Researchers have found that two species of wild blueberries native to the tropical regions of Central and South America -- the New World tropics, or Neotropics -- contain two to four times more antioxidants than the blueberries sold in U.S. markets.
This finding is the result of an analysis of the compounds contained in neotropical blueberries grown at The New York Botanical Garden.
The study was conducted by Professor Edward Kennelly, a biologist at Lehman College in the Bronx who is an expert in medicinal plants, and Paola Pedraza, Ph.D., a botanist at The New York Botanical Garden whose specialties include South American blueberry species.
"No one had looked at this," Dr. Pedraza said. "The results are very promising."
For their study, published in the peer-reviewed Journal of Agricultural and Food Chemistry, the scientists examined five species of neotropical blueberries.
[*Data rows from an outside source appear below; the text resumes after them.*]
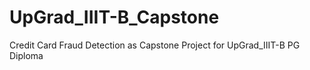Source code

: # UpGrad_IIIT-B_Capstone
Credit Card Fraud Detection as Capstone Project for UpGrad_IIIT-B PG Diploma 

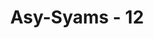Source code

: ---
title: "Asy-Syams - 12"
no: 12
arabic_no: ١٢
ayah: اِذِ انْۢبَعَثَ اَشْقٰىهَاۖ
translation: "ketika bangkit orang yang paling celaka di antara mereka,"
tafsir: "Awal kecelakaan bagi kaum Samud adalah ketika tampil seorang yang paling jahat dari mereka, yaitu Qudar bin Salif. Ia adalah seorang yang sangat berani, perkasa, dan bengis. Ia datang memprovokasi kaumnya untuk membunuh unta betina mukjizat Nabi Saleh."
---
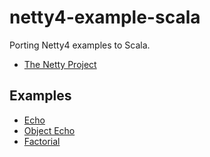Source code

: netty4-example-scala
====================

Porting Netty4 examples to Scala.

* [The Netty Project](https://github.com/netty/netty)

Examples
--------
* [Echo](src/main/scala/com/github/kxbmap/netty/example/echo)
* [Object Echo](src/main/scala/com/github/kxbmap/netty/example/objectecho)
* [Factorial](src/main/scala/com/github/kxbmap/netty/example/factorial)
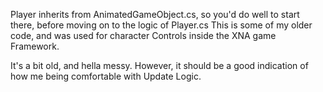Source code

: Player inherits from AnimatedGameObject.cs, so you'd do well to start there, before moving on to the logic of Player.cs
This is some of my older code, and was used for character Controls inside the XNA game Framework.

It's a bit old, and hella messy. However, it should be a good indication of how me being comfortable with Update Logic.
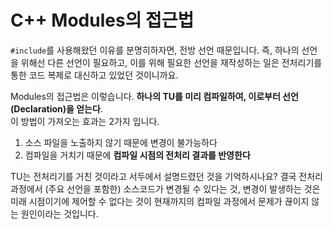 # C++ Modules의 접근법

`#include`를 사용해왔던 이유를 분명히하자면, 전방 선언 때문입니다. 즉, 하나의 선언을 위해선 다른 선언이 필요하고, 
이를 위해 필요한 선언을 재작성하는 일은 전처리기를 통한 코드 복제로 대신하고 있었던 것이니까요.

Modules의 접근법은 이렇습니다. **하나의 TU를 미리 컴파일하여, 이로부터 선언(Declaration)을 얻는다**.  
이 방법이 가져오는 효과는 2가지 입니다.

1. 소스 파일을 노출하지 않기 때문에 변경이 불가능하다
2. 컴파일을 거치기 때문에 **컴파일 시점의 전처리 결과를 반영한다**

TU는 전처리기를 거친 것이라고 서두에서 설명드렸던 것을 기억하시나요? 
결국 전처리 과정에서 (주요 선언을 포함한) 소스코드가 변경될 수 있다는 것, 변경이 발생하는 것은 미래 시점이기에 제어할 수 없다는 것이 현재까지의 컴파일 과정에서 문제가 끊이지 않는 원인이라는 것입니다.

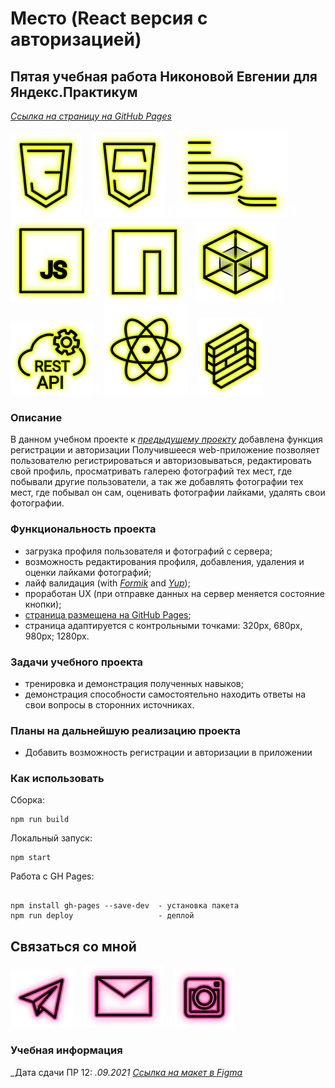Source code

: # Место (React версия с авторизацией)
  
## Пятая учебная работа Никоновой Евгении для Яндекс.Практикум  
_[Ссылка на страницу на GitHub Pages](https://beagle-elgaeb.github.io/mesto-react-auth/)_  
  
<p>
  <a href="https://developer.mozilla.org/ru/docs/Web/CSS"><img src="readme/icon-css3.svg" alt="CSS3"></a>  
  <img src="readme/icon-whitespace-5px.svg"/>
  <a href="https://developer.mozilla.org/ru/docs/Glossary/HTML5"><img src="readme/icon-html5.svg" alt="HTML5"></a>  
  <img src="readme/icon-whitespace-5px.svg"/>
  <a href="https://ru.bem.info/"><img src="readme/icon-bem.svg" alt="БЭМ"></a>
  <img src="readme/icon-whitespace-5px.svg"/>
  <a href="https://developer.mozilla.org/ru/docs/Web/JavaScript"><img src="readme/icon-js.svg" alt="JS"></a>
  <img src="readme/icon-whitespace-5px.svg"/>
  <a href="https://npmjs.com/"><img src="readme/icon-npm.svg" alt="NPM"></a>
  <img src="readme/icon-whitespace-5px.svg"/>
  <a href="https://webpack.js.org/"><img src="readme/icon-webpack.svg" alt="WebPack"></a>
  <img src="readme/icon-whitespace-5px.svg"/>
  <a href="https://ru.wikipedia.org/wiki/REST"><img src="readme/icon-api.svg" alt="REST API"></a>
  <img src="readme/icon-whitespace-5px.svg"/>
  <a href="https://ru.reactjs.org/"><img src="readme/icon-react.svg" alt="React"></a>
  <img src="readme/icon-whitespace-5px.svg"/>
  <a href="https://formik.org/"><img src="readme/icon-formik.svg" alt="Formik"></a>
</p>
  
### Описание  
В данном учебном проекте к _[предыдущему проекту](https://github.com/beagle-elgaeb/mesto-react)_ добавлена функция регистрации и авторизации 
Получившееся web-приложение позволяет пользователю регистрироваться и авторизовываться, редактировать свой профиль, просматривать галерею фотографий тех мест, где побывали другие пользователи, а так же добавлять фотографии тех мест, где побывал он сам, оценивать фотографии лайками, удалять свои фотографии.  
  
### Функциональность проекта  
* загрузка профиля пользователя и фотографий с сервера;  
* возможность редактирования профиля, добавления, удаления и оценки лайками фотографий;  
* лайф валидация (with _[Formik](https://formik.org/)_ and _[Yup](https://github.com/jquense/yup)_);  
* проработан UX (при отправке данных на сервер меняется состояние кнопки);  
* [страница размещена на GitHub Pages](https://beagle-elgaeb.github.io/mesto-react/);  
* страница адаптируется с контрольными точками: 320px, 680px, 980px; 1280px.  
  
### Задачи учебного проекта  
* тренировка и демонстрация полученных навыков;  
* демонстрация способности самостоятельно находить ответы на свои вопросы в сторонних источниках.  
  
### Планы на дальнейшую реализацию проекта  
* Добавить возможность регистрации и авторизации в приложении  

### Как использовать
Сборка:  
<pre><code>npm run build</pre></code>  
Локальный запуск:  
<pre><code>npm start</pre></code>  
Работа с GH Pages:  
<pre><code>
npm install gh-pages --save-dev  - установка пакета
npm run deploy                   - деплой
</pre></code>  
  
## Связаться со мной  
<p>
  <a href="https://t.me/evgevgevge"><img src="readme/icon-tg.svg" alt="Telegram"></a>
    <img src="readme/icon-whitespace-5px.svg"/>
  <a href="mailto:beagle-elgaeb@ya.ru"><img src="readme/icon-mail.svg" alt="Mail"></a>
    <img src="readme/icon-whitespace-5px.svg"/>
  <a href="https://www.instagram.com/evg._.su/"><img src="readme/icon-inst.svg" alt="Instagram"></a>
</p>
  
### Учебная информация
_Дата сдачи ПР 12: __.09.2021_ [Ссылка на макет в Figma](https://www.figma.com/file/5H3gsn5lIGPwzBPby9jAOo/JavaScript.-Sprint-12)_  
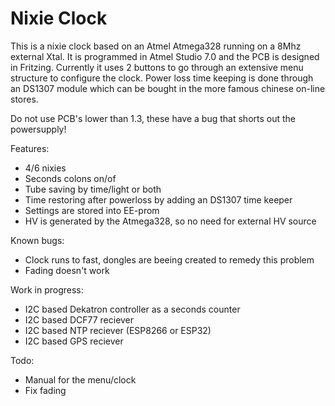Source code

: # Nixie Clock

This is a nixie clock based on an Atmel Atmega328 running on a 8Mhz external Xtal. It is programmed in Atmel Studio 7.0
and the PCB is designed in Fritzing.
Currently it uses 2 buttons to go through an extensive menu structure to configure the clock.
Power loss time keeping is done through an DS1307 module which can be bought in the more famous chinese on-line stores.

Do not use PCB's lower than 1.3, these have a bug that shorts out the powersupply!

Features:
* 4/6 nixies
* Seconds colons on/of
* Tube saving by time/light or both
* Time restoring after powerloss by adding an DS1307 time keeper
* Settings are stored into EE-prom
* HV is generated by the Atmega328, so no need for external HV source
	
Known bugs:
* Clock runs to fast, dongles are beeing created to remedy this problem
* Fading doesn't work
	
Work in progress:
* I2C based Dekatron controller as a seconds counter
* I2C based DCF77 reciever
* I2C based NTP reciever (ESP8266 or ESP32)
* I2C based GPS reciever
	
Todo:
* Manual for the menu/clock
* Fix fading
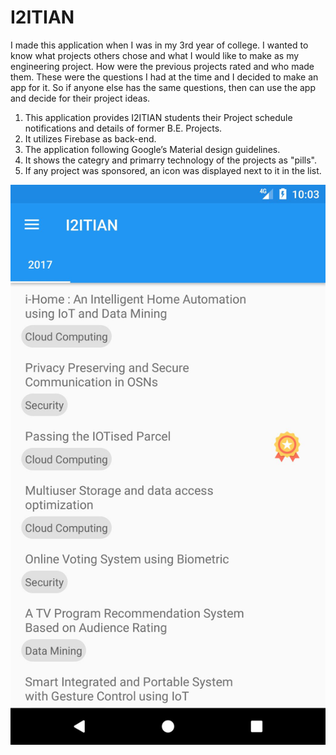# I2ITIAN

I made this application when I was in my 3rd year of college. I wanted to know what projects others chose and what I would like to make as my engineering project. How were the previous projects rated and who made them. These were the questions I had at the time and I decided to make an app for it. So if anyone else has the same questions, then can use the app and decide for their project ideas.

 1. This application provides I2ITIAN students their Project schedule
    notifications and details of former B.E. Projects.
 2. It utilizes Firebase as back-end.
 3. The application following Google’s Material design guidelines.
 4. It shows the categry and primarry technology of the projects as "pills".
 5. If any project was sponsored, an icon was displayed next to it in the list.

![](screenshots/screen-0.jpg)
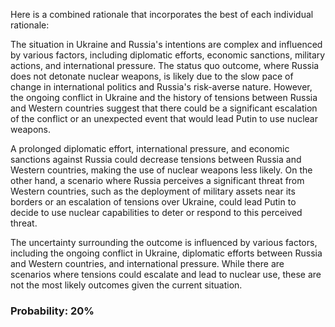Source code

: Here is a combined rationale that incorporates the best of each individual rationale:

The situation in Ukraine and Russia's intentions are complex and influenced by various factors, including diplomatic efforts, economic sanctions, military actions, and international pressure. The status quo outcome, where Russia does not detonate nuclear weapons, is likely due to the slow pace of change in international politics and Russia's risk-averse nature. However, the ongoing conflict in Ukraine and the history of tensions between Russia and Western countries suggest that there could be a significant escalation of the conflict or an unexpected event that would lead Putin to use nuclear weapons.

A prolonged diplomatic effort, international pressure, and economic sanctions against Russia could decrease tensions between Russia and Western countries, making the use of nuclear weapons less likely. On the other hand, a scenario where Russia perceives a significant threat from Western countries, such as the deployment of military assets near its borders or an escalation of tensions over Ukraine, could lead Putin to decide to use nuclear capabilities to deter or respond to this perceived threat.

The uncertainty surrounding the outcome is influenced by various factors, including the ongoing conflict in Ukraine, diplomatic efforts between Russia and Western countries, and international pressure. While there are scenarios where tensions could escalate and lead to nuclear use, these are not the most likely outcomes given the current situation.

### Probability: 20%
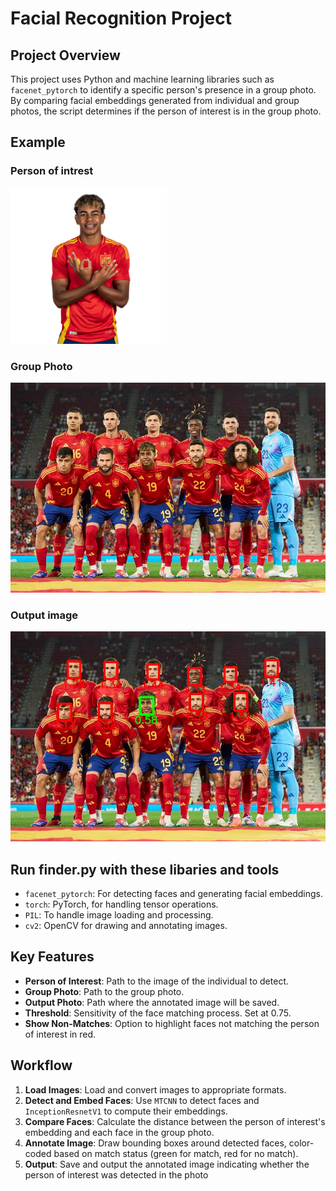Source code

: # Facial Recognition Project

## Project Overview
This project uses Python and machine learning libraries such as `facenet_pytorch` to identify a specific person's presence in a group photo. By comparing facial embeddings generated from individual and group photos, the script determines if the person of interest is in the group photo.

## Example 

### Person of intrest
<img src="ressurser/yamal.png" alt="Person of interest" width="250" height="250">

### Group Photo
![Group photo](ressurser/spain.webp)

### Output image
![Outputimage](ressurser/outputImage.jpeg)

## Run finder.py with these libaries and tools
- `facenet_pytorch`: For detecting faces and generating facial embeddings.
- `torch`: PyTorch, for handling tensor operations.
- `PIL`: To handle image loading and processing.
- `cv2`: OpenCV for drawing and annotating images.

## Key Features
- **Person of Interest**: Path to the image of the individual to detect.
- **Group Photo**: Path to the group photo.
- **Output Photo**: Path where the annotated image will be saved.
- **Threshold**: Sensitivity of the face matching process. Set at 0.75.
- **Show Non-Matches**: Option to highlight faces not matching the person of interest in red.

## Workflow
1. **Load Images**: Load and convert images to appropriate formats.
2. **Detect and Embed Faces**: Use `MTCNN` to detect faces and `InceptionResnetV1` to compute their embeddings.
3. **Compare Faces**: Calculate the distance between the person of interest's embedding and each face in the group photo.
4. **Annotate Image**: Draw bounding boxes around detected faces, color-coded based on match status (green for match, red for no match).
5. **Output**: Save and output the annotated image indicating whether the person of interest was detected in the photo

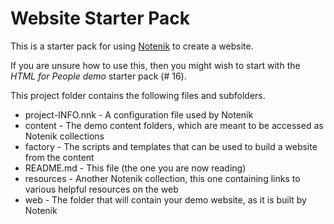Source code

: Website Starter Pack
====================

This is a starter pack for using [Notenik](https://notenik.app) to create a website. 

If you are unsure how to use this, then you might wish to start with the *HTML for People demo* starter pack (# 16). 

This project folder contains the following files and subfolders. 

+ project-INFO.nnk - A configuration file used by Notenik
+ content - The demo content folders, which are meant to be accessed as Notenik collections 
+ factory - The scripts and templates that can be used to build a website from the content 
+ README.md - This file (the one you are now reading) 
+ resources - Another Notenik collection, this one containing links to various helpful resources on the web
+ web - The folder that will contain your demo website, as it is built by Notenik 
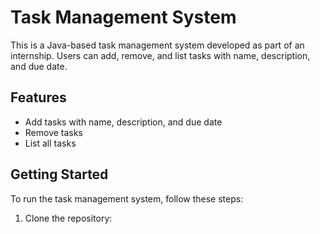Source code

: # Task Management System

This is a Java-based task management system developed as part of an internship. Users can add, remove, and list tasks with name, description, and due date.

## Features

- Add tasks with name, description, and due date
- Remove tasks
- List all tasks

## Getting Started

To run the task management system, follow these steps:

1. Clone the repository:

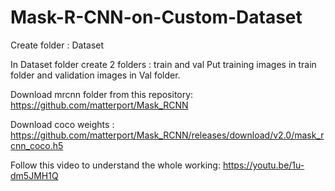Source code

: # Mask-R-CNN-on-Custom-Dataset

Create folder :  Dataset

In Dataset folder create 2 folders : train and val
Put training images in train folder and validation images in Val folder.

Download mrcnn folder from this repository: https://github.com/matterport/Mask_RCNN

Download coco weights :  https://github.com/matterport/Mask_RCNN/releases/download/v2.0/mask_rcnn_coco.h5

Follow this video to understand the whole working:  https://youtu.be/1u-dm5JMH1Q





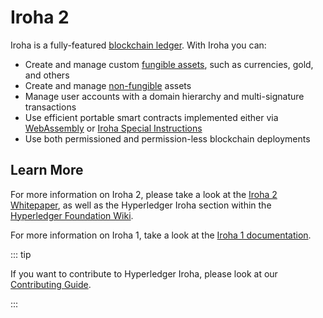 # Iroha 2

Iroha is a fully-featured
[blockchain ledger](/reference/glossary.md#blockchain-ledgers). With Iroha you
can:

- Create and manage custom
  [fungible assets](/reference/glossary.md#fungible-assets), such as currencies,
  gold, and others
- Create and manage [non-fungible](/reference/glossary.md#non-fungible-assets)
  assets
- Manage user accounts with a domain hierarchy and multi-signature
  transactions
- Use efficient portable smart contracts implemented either via
  [WebAssembly](/guide/blockchain/wasm.md) or
  [Iroha Special Instructions](/guide/blockchain/instructions.md)
- Use both permissioned and permission-less blockchain deployments

## Learn More

For more information on Iroha 2, please take a look at the
[Iroha 2 Whitepaper](https://github.com/hyperledger/iroha/blob/iroha2/docs/source/iroha_2_whitepaper.md),
as well as the Hyperledger Iroha section within the
[Hyperledger Foundation Wiki](https://wiki.hyperledger.org/display/iroha).

For more information on Iroha 1, take a look at the
[Iroha 1 documentation](https://iroha.readthedocs.io/en/develop/index.html).

::: tip

If you want to contribute to Hyperledger Iroha, please look at our
[Contributing Guide](https://github.com/hyperledger/iroha/blob/iroha2-dev/CONTRIBUTING.md).

:::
The two species that had the highest amounts of antioxidants were Cavendishia grandifolia and Anthopterus wardii.
"We consider these two species of neotropical blueberries to be extreme superfruits with great potential to benefit human health," Dr. Kennelly said.
Antioxidants found in fruits and vegetables have been associated with lower incidence of some chronic diseases and may help protect against heart disease, inflammatory ailments such as chronic obstructive pulmonary disease (COPD), and even cancer.
Of the five neotropical blueberry species used in the study, four came from the Nolen Greenhouses for Living Collections and the Enid A. Haupt Conservatory at The New York Botanical Garden. One came from the Atlanta Botanical Garden.
Although these blueberries are wild species that are not currently commercially available, the scientists believe that they have the potential to become a popular food item or health supplement if their high antioxidant content becomes better known.
"I think it's just a matter of time until people start working on making them more available," Dr. Pedraza said.
More than 600 neotropical species are related to the "highbush" blueberries common to the American market. Several of them, including the two most promising species in Drs. Kennelly and Pedraza's study, are native to the high-elevation forests of the Andes Mountains, one of the most endangered ecosystems in the world.
The discovery that these blueberries have potential benefits for humans underscores the importance of preserving Earth's biodiversity, Pedraza said.
"There are so many things out there that could have an impact on our lives," she said. "That's why we should be worried about conservation in our country and in other countries because you never know when good things will come to light."